------ Dataset section ------

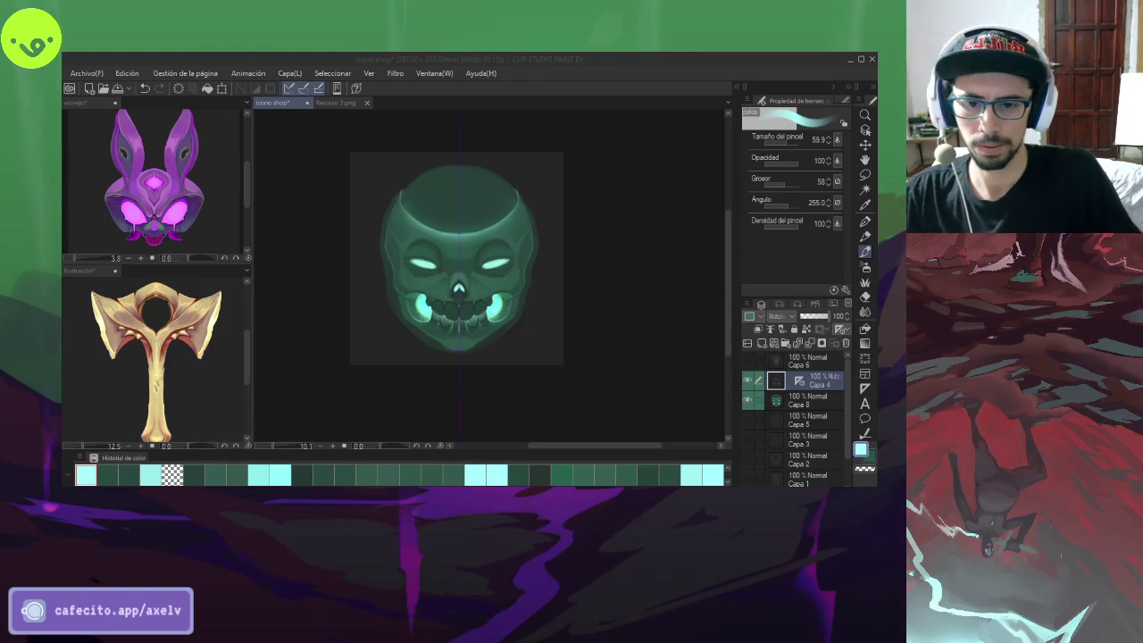
- Zoom in, set the Pen to transparent colour at about 116.4, and select Capa 8
left_click(486, 403)
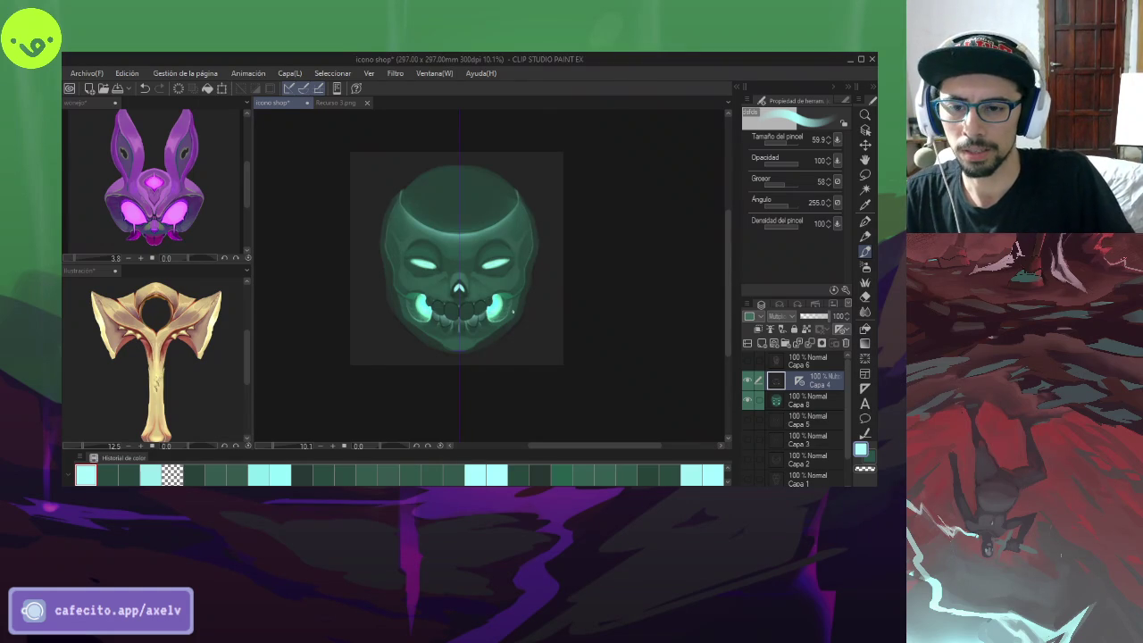
scroll(492, 340, "up", 1)
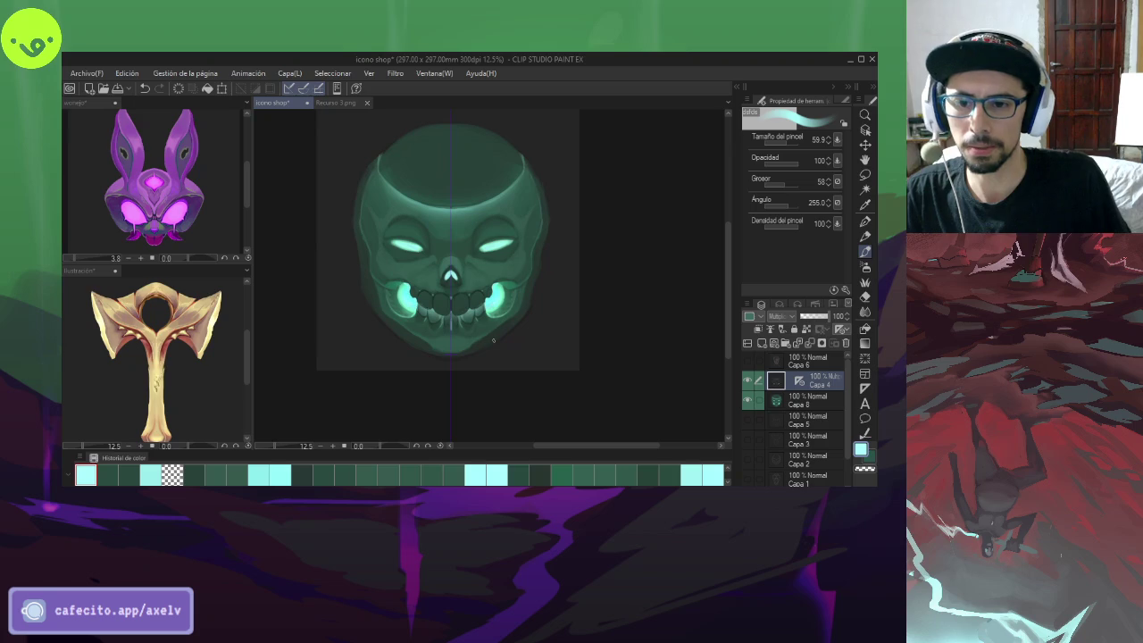
key("p")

------

### The task
Where the data includes pictures, leave them out and write out everything else exactly.

### Response to this exercise
- Zoom in, set the Pen to transparent colour at about 116.4, and select Capa 8
left_click(486, 403)
scroll(492, 340, "up", 1)
key("p")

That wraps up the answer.